Margaret Blair Young, a retired Brigham Young University English professor who, with her husband, Bruce, helped sculpt the first Latter-day Saint film produced in the Democratic Republic of Congo by Congolese members, says “Cabrini” could have the same impact on members of The Church of Jesus Christ of Latter-day Saints and other believers.
It “will inspire them, just as the 1943 film inspired my father,” Young says. “It is a beautiful film.”
The nun “stood up to government officials and even church officials in order to further her mission of ministering to the poor,” the writer says. “She was able to find goodness in the midst of filth and degradation, and beauty in brothels. She saw Christ in every face.”
Indeed, Wolfington says, his movie, with its universal themes, should appeal to modern audiences. Though set in the late 19th century, its look at the problems of immigrants, women, the homeless and destitute, he explains, makes it “a movie for our time.”
Utah-based Angel Studios
Hitting thousands of big screens on March 8, “Cabrini” earned more than $7.6 million during its theatrical opening.
It is the polar opposite of a previous work, “Sound of Freedom,” by its Provo-based distributor, Angel Studios.
That controversial film, inspired by the exploits of embattled Operation Underground Railroad founder Tim Ballard, depicts the work of a macho male who rescues sex-trafficked girls. It was hugely popular, raking in nearly $20 million its first weekend in summer 2023 and ultimately grossing more than $240 million worldwide.
But this nun’s narrative reflects Angel Studios’ commitment to faith-based storytelling, similar to the popular TV show “The Chosen,” about the life of the biblical Jesus (though the Provo studio is no longer distributing that series, according to creator Dallas Jenkins).
And the two movies had the same Mexican director, Alejandro Monteverde, with the same, rich textured cinematography and music — including a final evocative piece by world famous tenor Andrea Bocelli and his daughter, Virginia.
“This effort will likely prove far less divisive [than ‘Sound of Freedom’] if also less commercial,” writes The Hollywood Reporter’s Frank Scheck. “An old-fashioned, classically styled biopic, it could well have been produced by Warner Bros. in the 1930s, with Bette Davis in the title role and Paul Muni as the pope.”
The story behind the movie
More than 60 years before embarking on this film project, Wolfington encountered Francesca Cabrini’s statue in a church he visited.
“I learned about her life,” the executive producer says, “and I made her my patron saint because she made things happen, and I wanted to make things happen.”
The producer talked about the saint every chance he got, but it wasn’t until 2015 that he considered making a movie about her.
That’s when Sister Mary Louise Sullivan of the Missionary Sisters of Cabrini University in New York began pushing Wolfington.
In the 1950s, Italian actor Sophia Loren wanted to play Cabrini, he says.
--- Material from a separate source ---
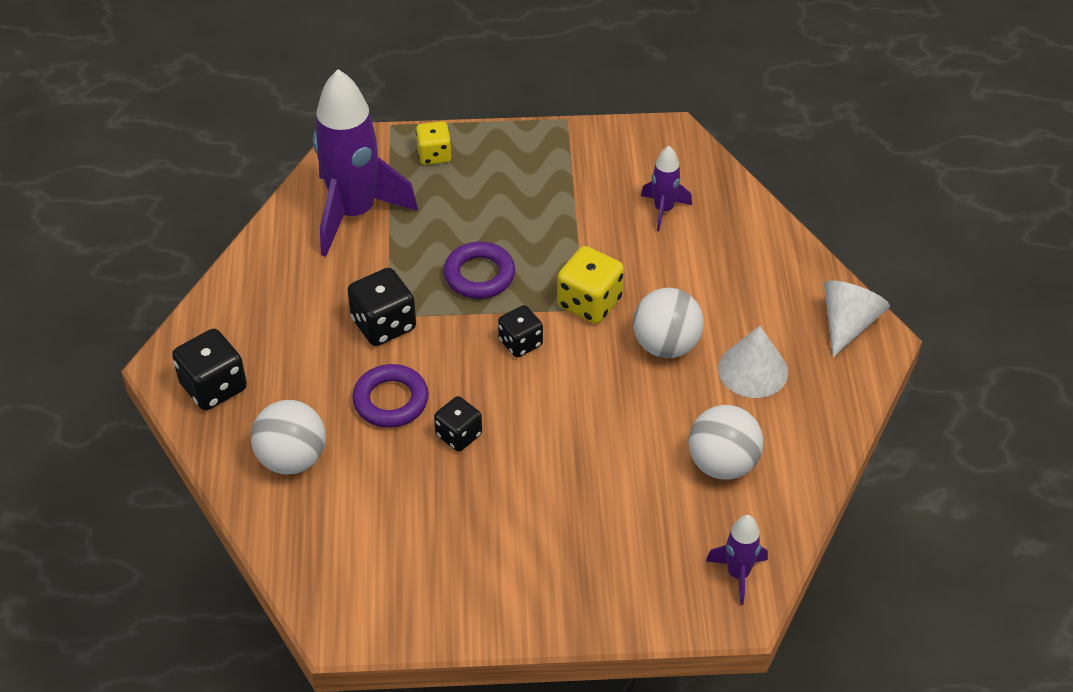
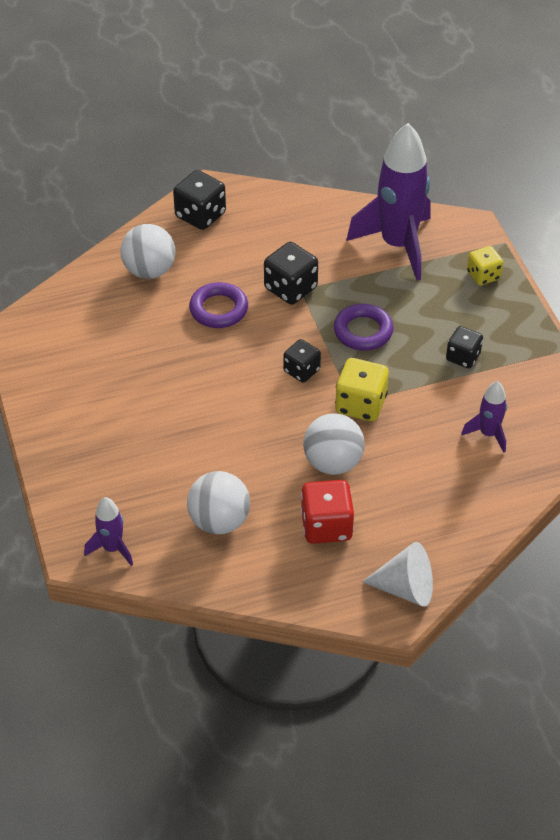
camera: 75 degrees right, 0 degrees up
black dice [434,396,482,452] -> black dice moved to [446,326,483,368]
white cone [718,326,788,398] -> red dice [301,480,354,544]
In the 1970s, Martin Scorsese planned a movie about the saint.
Neither effort came to fruition so Wolfington, the eager devotee, jumped in. He read dozens of books on the saint, worked with the screenwriter, scouted locations in Buffalo, N.Y., and Rome, and hired Italian star Cristiana Dell’Anna as the lead.
“It’s a $50 million production,” he says, with the best cinematography, acting, music and dialogue the team could assemble. “We wanted to do a movie on par with any major Hollywood studio.”
Wolfington also insisted that it be made as 501(c)(3), or nonprofit organization, with all the net revenues earned from the film going to charity.
This is “our movie,” Wolfington declares, “but we made her ‘executive director’ [from heaven].”
She has, he says, “guided us all the way.”
Correction • March 17, 5:45 p.m.: This story has been updated to correct the mention about the first Latter-day Saint film produced in the Democratic Republic of Congo by Congolese members.